Je t'inspire de drôles de choses dis? Non?
Mais non. Tiens toi droite. Ne bouges plus.
Voilà c'est terminé. Il range son matériel, la séance est terminée.
Par la fenêtre un arbre en fleur. Printemps-Eté 95. (Collection "souvenirs")
Conversation
Elle: Et s'il n'y avait pas la vie de l'esprit?
Lui: On s'ennuierait, très certainement.
Elle: Ah.
Oui tu as raison. J'imagine tous ces corps occupés à satisfaire leurs pulsions. Ce serait chiant, tu sais.
Lui: Oui affreux.
Se disant elle ouvrit une anthologie de poésie française, après quelques secondes elle releva la tête et dit.
_"Que crois-tu que tous ces gens auraient pensé de cette époque...?"
_"J'imagine qu'ils l'auraient détestée tout autant que nous."
Par la fenêtre le magnolia en fleurs, les pétales au sol, le pépiement des oiseaux, un rayon de soleil, l'éternité en cours de réalisation. Avec si peu, le ciel et la terre produisaient leurs miracles quotidiens, un sentiment d'admiration l'emplit face à ce qui échappait encore aux mains humaines. Et une envie soudaine de se dissoudre, de s'évaporer, de retourner à la terre, lui fit penser à cette suite imaginaire...

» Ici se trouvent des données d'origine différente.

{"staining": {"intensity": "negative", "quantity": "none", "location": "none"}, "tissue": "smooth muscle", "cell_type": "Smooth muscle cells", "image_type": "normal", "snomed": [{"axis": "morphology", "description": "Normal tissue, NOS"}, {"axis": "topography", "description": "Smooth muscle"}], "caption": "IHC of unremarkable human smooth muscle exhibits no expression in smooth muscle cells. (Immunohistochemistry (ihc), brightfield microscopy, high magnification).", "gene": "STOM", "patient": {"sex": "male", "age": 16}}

_"Que souhaites-tu dîner?"
_"Je souhaite me nourrir de l'air du temps. Cela ne te déranges pas j'espère."
Ils auraient rit alors.
Reflet dans un oeil noir.
Lui: "Alors je l'ai regardé. Je l'ai regardé me regarder. Le flash de l'objectif a percuté sa pupille. Les miens sont restés ouverts. Je suis habitué. Je suis photographe. Pourtant, j'ai cherché un sourire dans ses yeux."

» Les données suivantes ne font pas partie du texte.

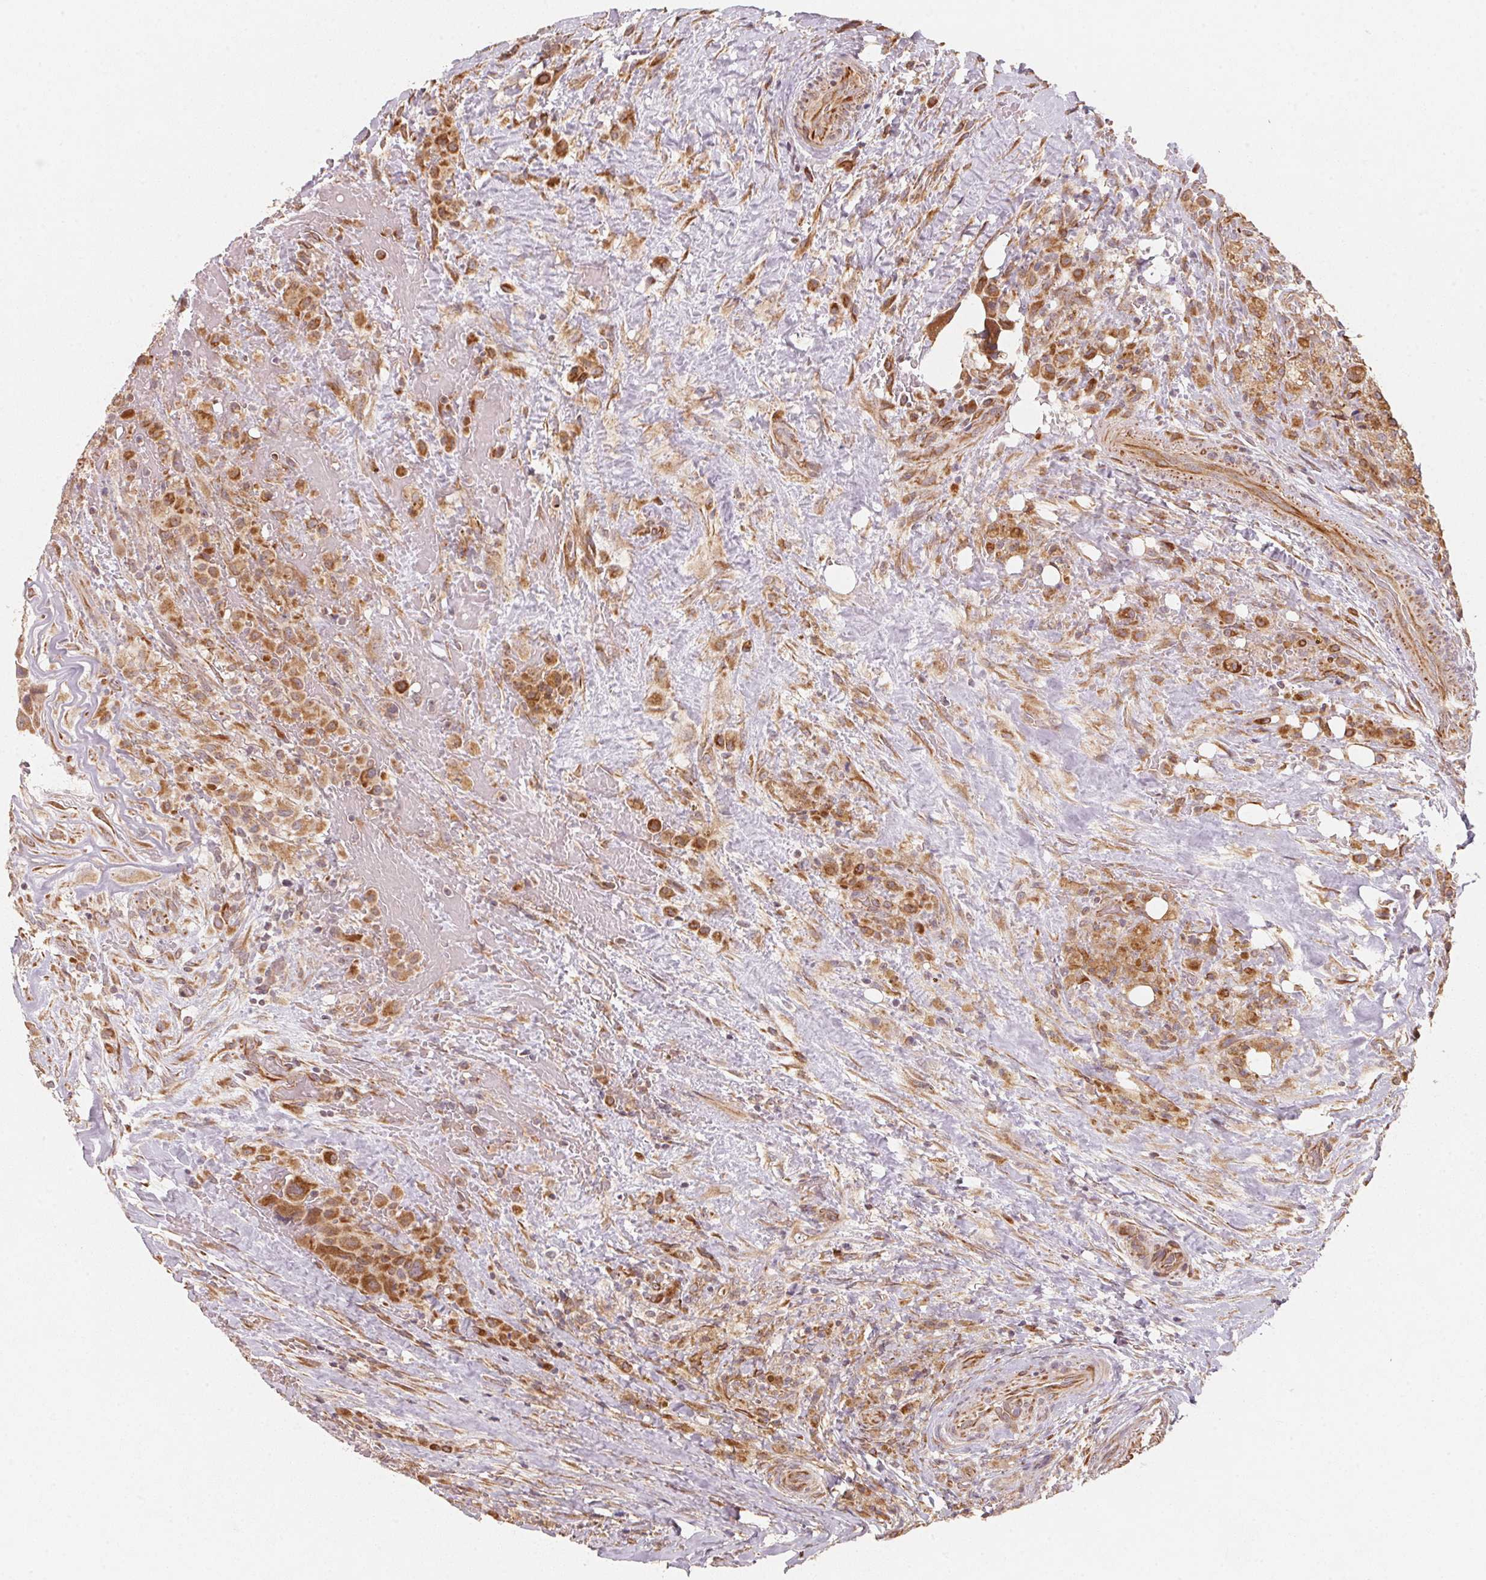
{"staining": {"intensity": "moderate", "quantity": ">75%", "location": "cytoplasmic/membranous"}, "tissue": "thyroid cancer", "cell_type": "Tumor cells", "image_type": "cancer", "snomed": [{"axis": "morphology", "description": "Papillary adenocarcinoma, NOS"}, {"axis": "morphology", "description": "Papillary adenoma metastatic"}, {"axis": "topography", "description": "Thyroid gland"}], "caption": "IHC micrograph of neoplastic tissue: thyroid cancer (papillary adenocarcinoma) stained using immunohistochemistry (IHC) displays medium levels of moderate protein expression localized specifically in the cytoplasmic/membranous of tumor cells, appearing as a cytoplasmic/membranous brown color.", "gene": "TSPAN12", "patient": {"sex": "male", "age": 87}}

("collection souvenirs") Printemps-Eté 1995.
Autre moment : _ "Il me semble avoir oublié une ombre. La mine grasse glisse sur le papier, accroche parfois une aspérité puis reprends son crayonnage minutieux. Le modèle s'ennuie. La dessinatrice se demande si elle ne va pas le perdre du regard. _Ne bouge plus. Tiens moi cette pose bon sang! Elle s'énerve un peu. Le rouge de la sanguine lui couvre les doigts. Elle combat l'envie d'abandonner, puis se ré-attache à la courbe d'une hanche, au muscle d'une jambe. Le regard narquois du modèle ne lui a pas échappée. Elle choisit de l'ignorer."

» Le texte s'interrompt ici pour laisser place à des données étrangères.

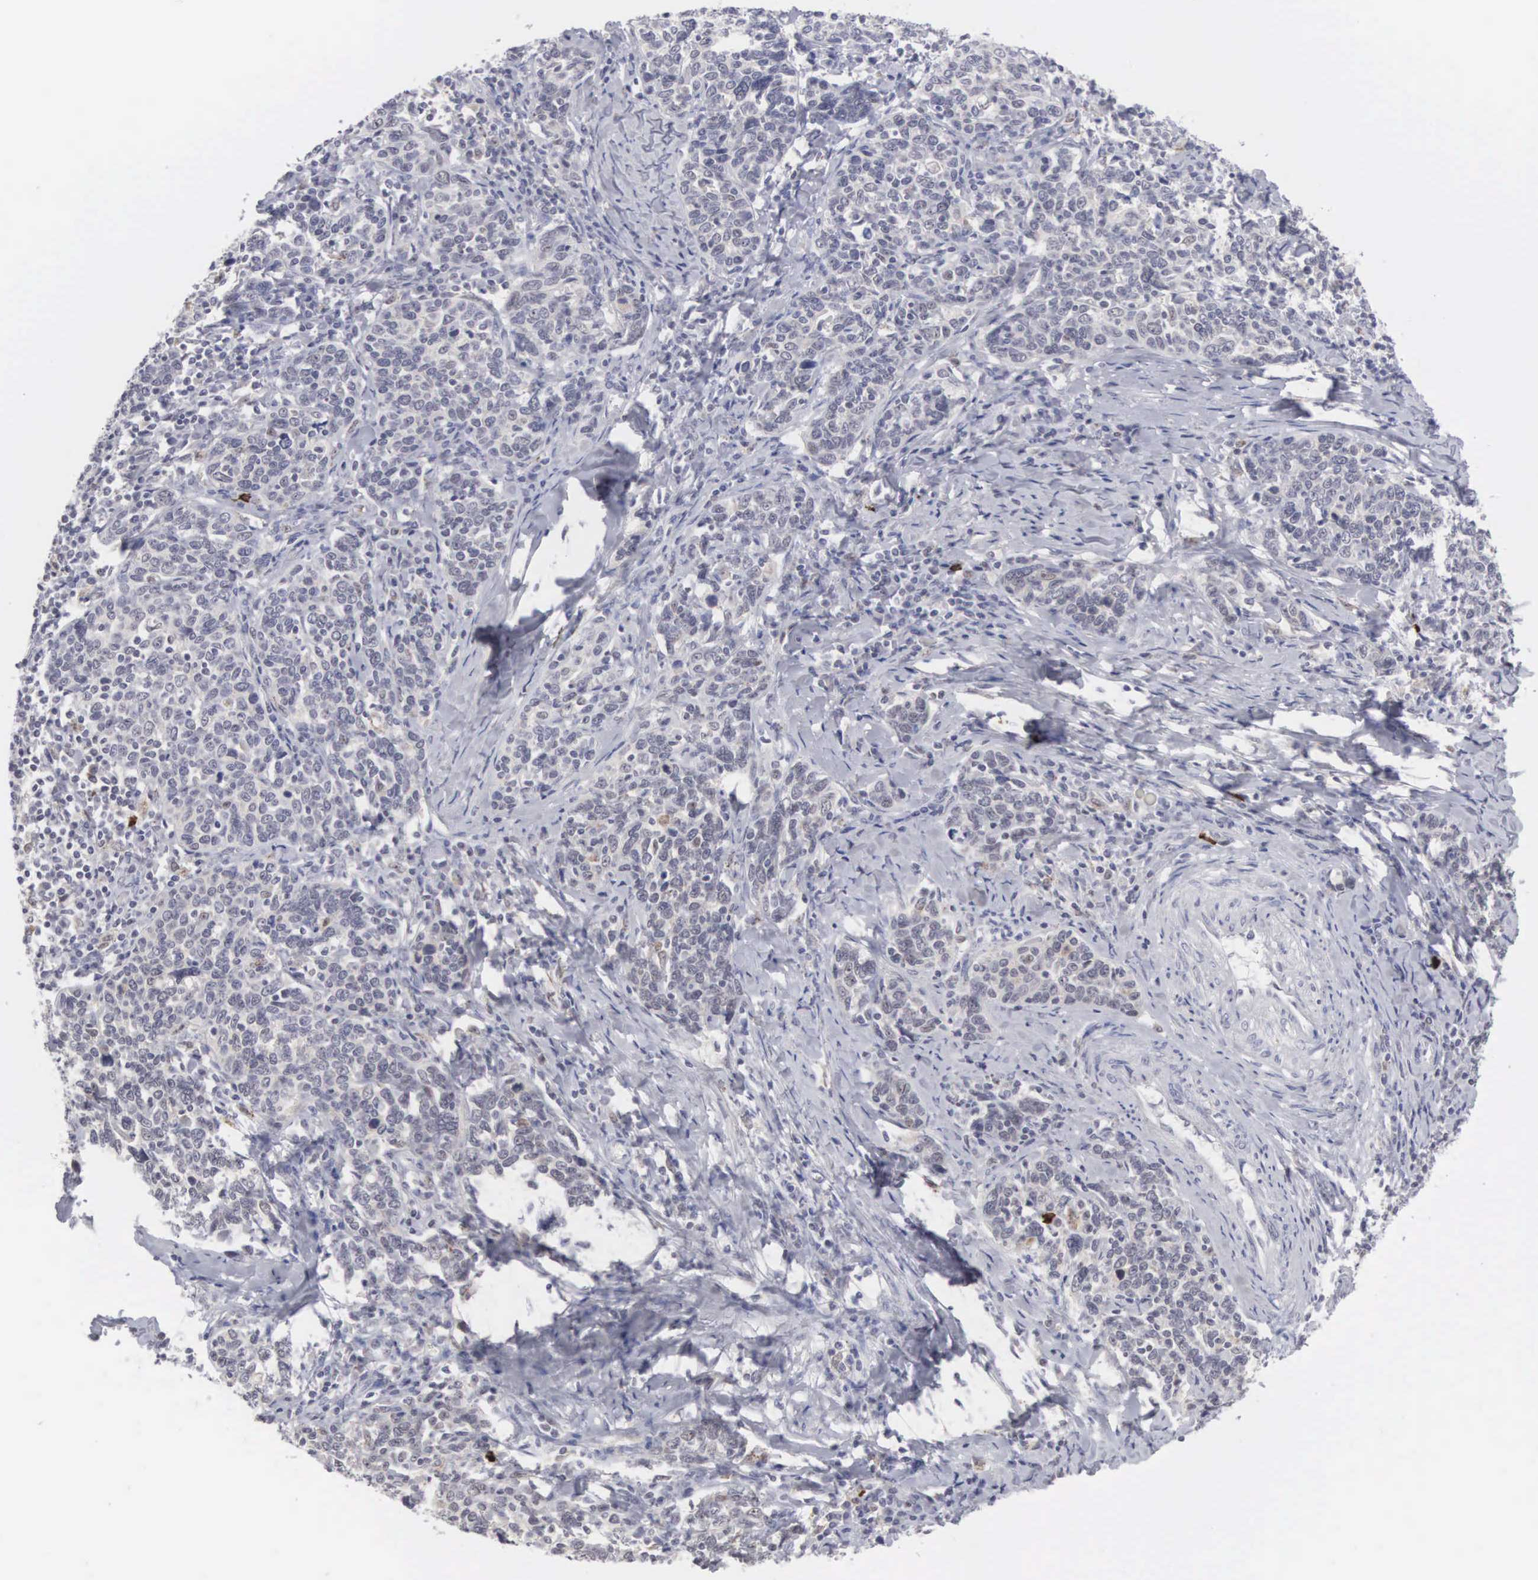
{"staining": {"intensity": "weak", "quantity": "<25%", "location": "nuclear"}, "tissue": "cervical cancer", "cell_type": "Tumor cells", "image_type": "cancer", "snomed": [{"axis": "morphology", "description": "Squamous cell carcinoma, NOS"}, {"axis": "topography", "description": "Cervix"}], "caption": "A photomicrograph of human squamous cell carcinoma (cervical) is negative for staining in tumor cells.", "gene": "MNAT1", "patient": {"sex": "female", "age": 41}}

Lui: Ce regard fixe...qui n'évite jamais....droit....me fascine. J'essaie de m'échapper mais c'est comme si une force invisible me retenait, me commandant de ne pas bouger, de la laisser voir. De la laisser regarder à travers ces troubles reflets de l'âme ce que je suis, qui je suis ou bien qui je ne serai jamais. Elle oscille entre le désir de m'interroger mais se tait obstinément. Cette bouche fermée et ces yeux fixes ont une sorte de charme dans lequel je me perds aussi simplement que si nous n'étions qu'une seule et même personne.
Elle: Merde! Tu as bougé. Un flot d'insultes amères et sinistres sort de ses lèvres comme un flot ininterrompu de récriminations qui dans ce cas, elle le pense sont parfaitement justifiés. Merde! Merde! Et merde!
C'est vraiment impossible de faire poser un taré de ton espèce. Allez lève-toi, rhabille toi! J'ai autrechose à faire. On verra ça un autre jour!